(Tasks)
- 1) Please translate this sentence from the producer-consumer question into Spanish: "The second producer is identical."
- 2) In the producer-consumer question, what capacity is the bounded channel configured with?
- 3) Pick up the producer-consumer question on the bounded channel from its last line and carry it on.

(Text to read)

Theodor Zoulias
Theodor Zoulias

Reputation: 43545

Producer consumer using a bounded Channel<T>, with strict memory allocation requirements

Here is my scenario¹. I have a producer consumer system that is composed by two producers, one consumer, and a bounded Channel<T> configured with capacity 2. The T is byte[].

Channel<byte[]> channel = Channel.CreateBounded<byte[]>(2);

The byte[]s propagated through the channel are huge (1GB each), which creates the need to limit the total number of the arrays that exist at any given moment to a minimum. So the two producers are waiting before creating a new byte[1_000_000_000], until they know that there is empty space in the channel. Here is the first producer:

Task producer1 = Task.Run(async () =>
{
    while (true)
    {
        await channel.Writer.WaitToWriteAsync();

        // The channel has space available. Let's create the array.
        byte[] array = new byte[1_000_000_000];

        // Here initialize the array (mainly I/O bound, time consuming)

        // At this moment the channel might be full,
        // because the other producer filled the gap.
        await channel.Writer.WriteAsync(array);
    }
});

The second producer is identical. Unfortunately this allows both producers to start creating a new array, even when there is only one empty slot in the channel. So at some moment the system might have 4 huge arrays alive at the same time: 1 consumed by the consumer, 1 stored in the channel, and 2 created concurrently be the two producers (trying to fill a single empty slot).

I want to limit the total number of arrays in managed memory to 3. Is there any way that I can tame my producers, so that they don't start creating a new byte[] until there is certainly space available for it in the channel? In other words after creating an array, the producer should be able to write it immediately in the channel like this:

bool success = channel.Writer.TryWrite(array);

...and the success should always be true.

¹ This scenario is contrived. It was inspired by a recent GitHub issue.


Clarification: The construction and initialization of the byte arrays is the exclusive responsibility of the producer, and it should stay this way. Delegating the construction work elsewhere, either partially or fully, is not desirable.

Upvotes: 1

Views: 1294

Answers (4)

(Dataset content)
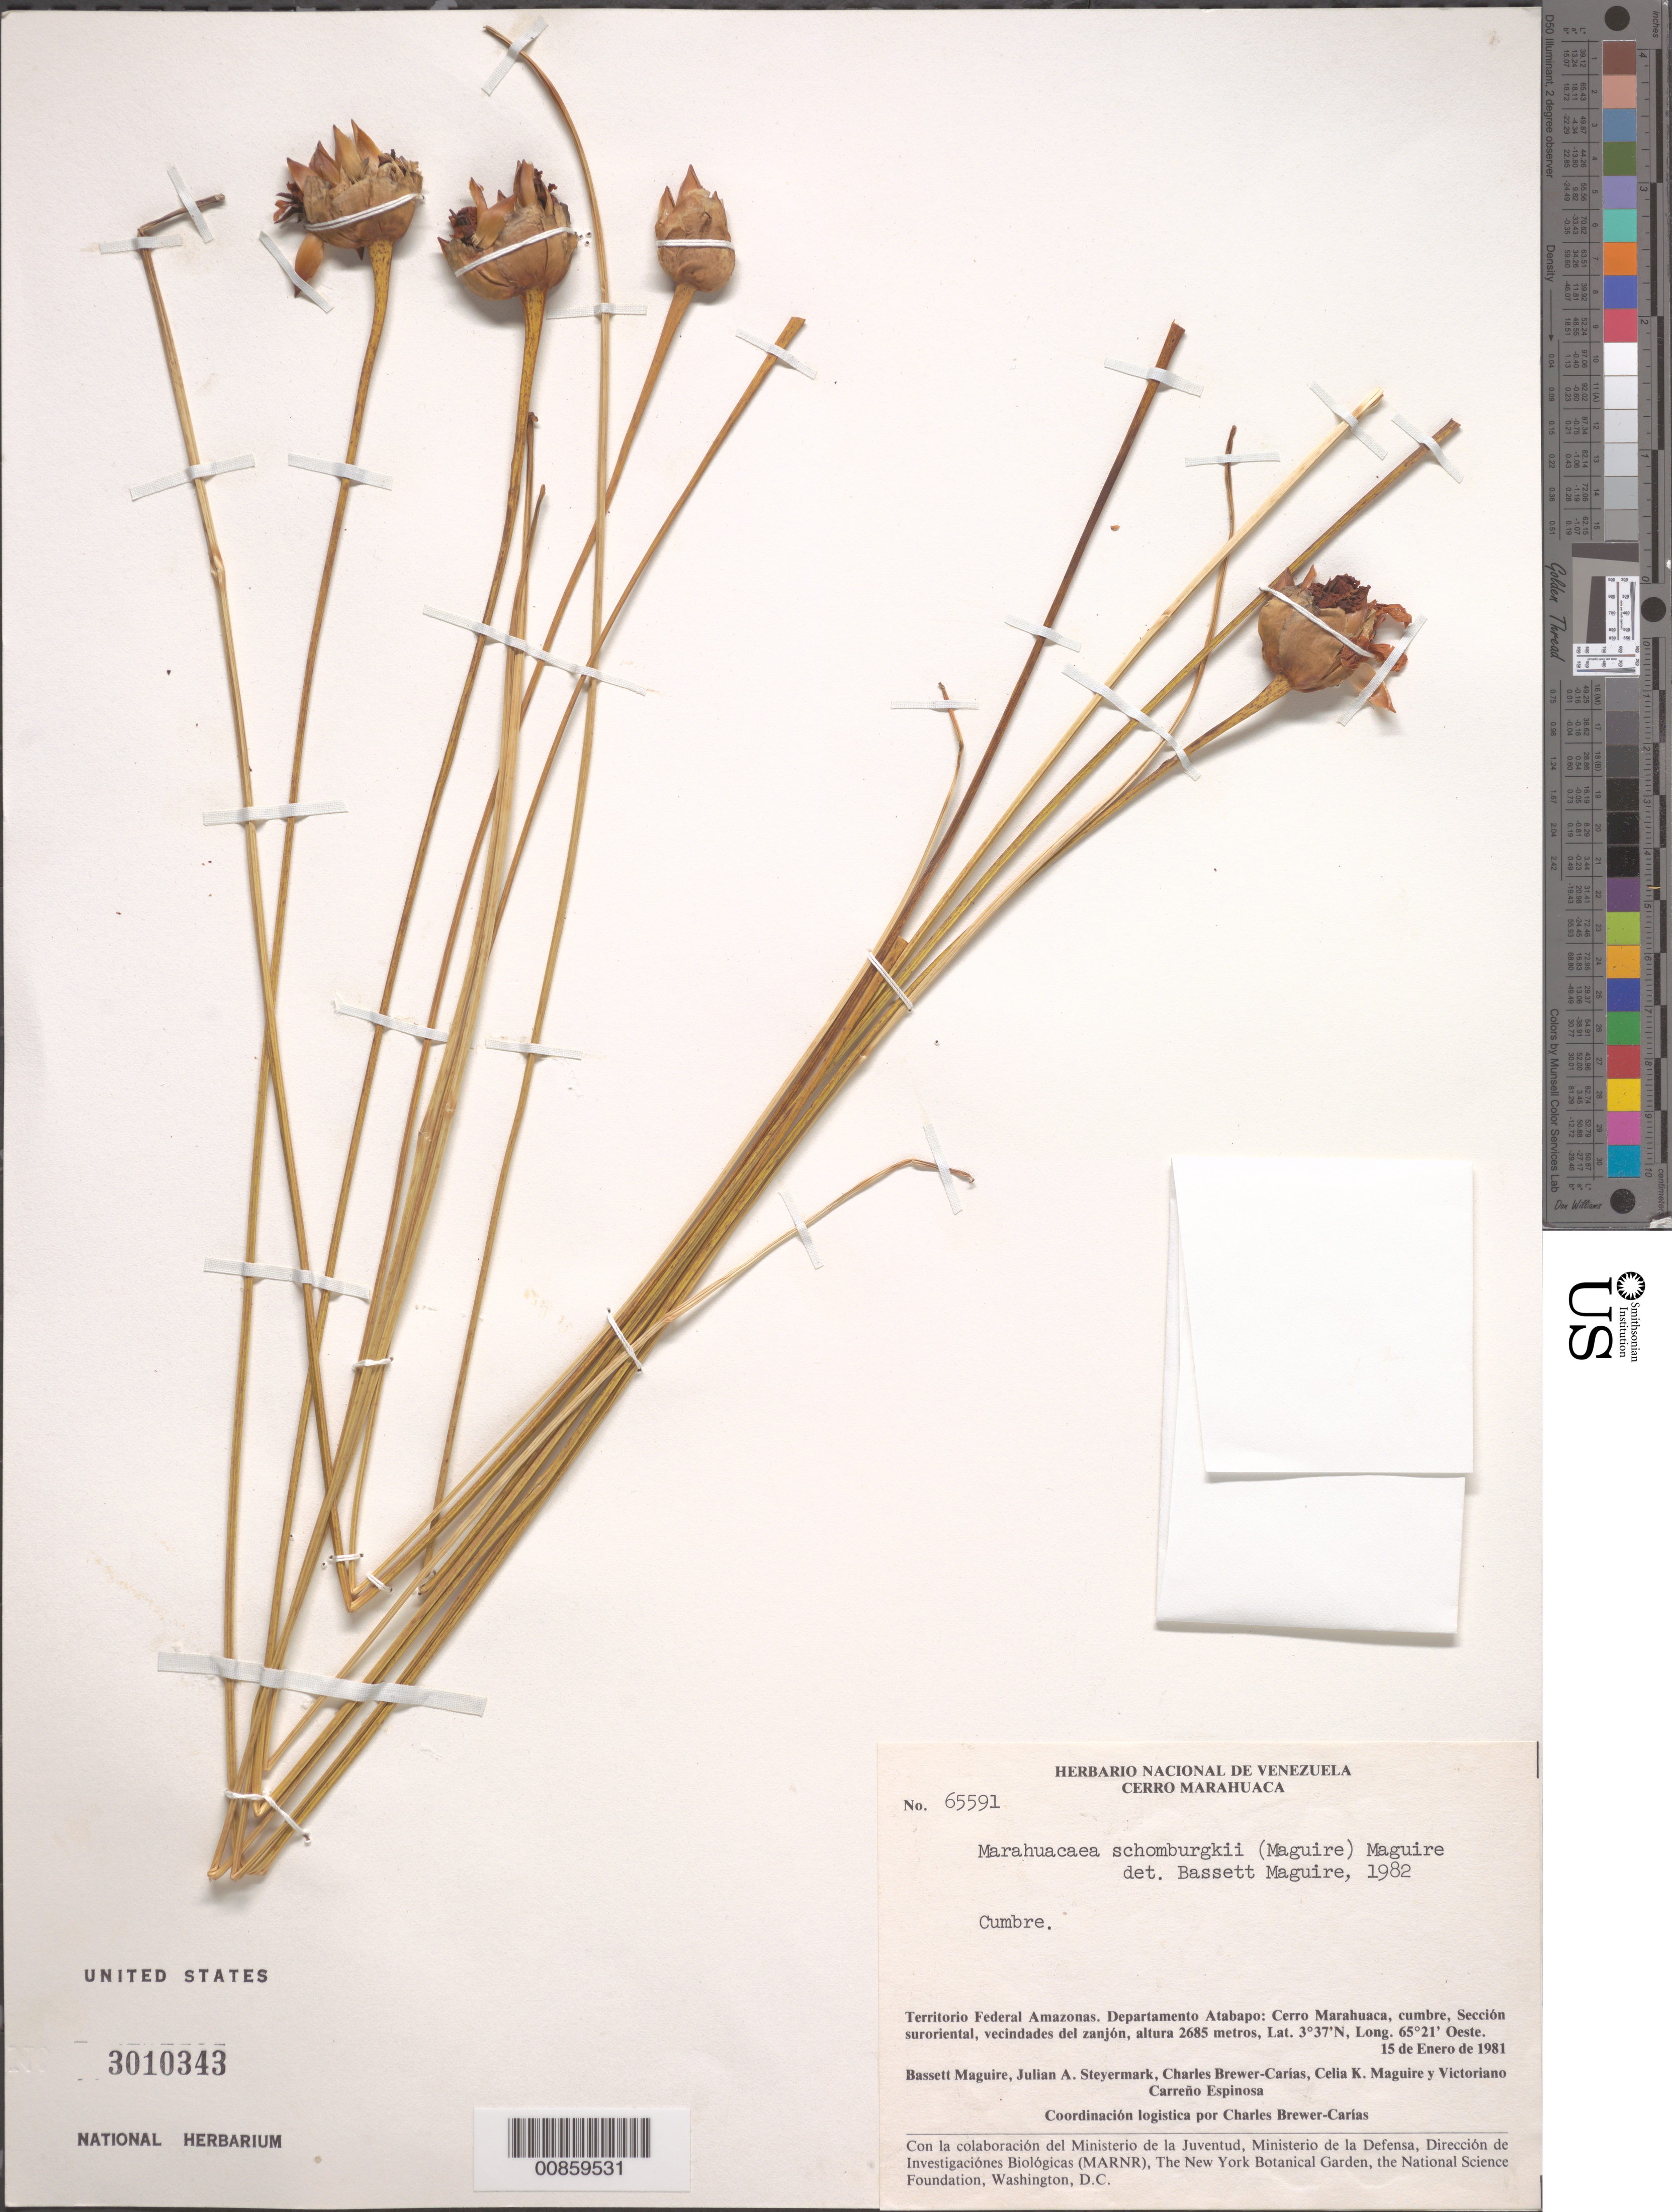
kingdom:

(The answers)
- 1) El segundo productor es idéntico.

- 2) The bounded channel is configured with a capacity of 2.

- 3)
Stephen Cleary
Stephen Cleary

Reputation: 456587

The construction and initialization of the byte arrays is the exclusive responsibility of the producer, and it should stay this way. Delegating the construction work elsewhere, either partially or fully, is not desirable.

In that case, you can use the limiter to limit "tokens", if you will, where each token is an authorization to allocate.

Note the Disposable type is from my package.

public sealed class TokenAllocator
{
  private readonly SemaphoreSlim _mutex;

  public TokenAllocator(int maxTokens) =>
      _mutex = new(maxTokens);

  public async Task<IDisposable> AllocateAsync()
  {
    await _mutex.WaitAsync();
    return Disposable.Create(() => _mutex.Release());
  }
}

Usage:

var allocator = new TokenAllocator(3);
var channel = Channel.CreateBounded<(IDisposable token, byte[] item)>(2);

var consumer = Task.Run(async () =>
{
  await foreach (var (token, item) in channel.Reader.ReadAllAsync())
  using (token)
  {
    ... // Do something with `item`
  }
});

var producer1 = Task.Run(async () =>
{
  while (true)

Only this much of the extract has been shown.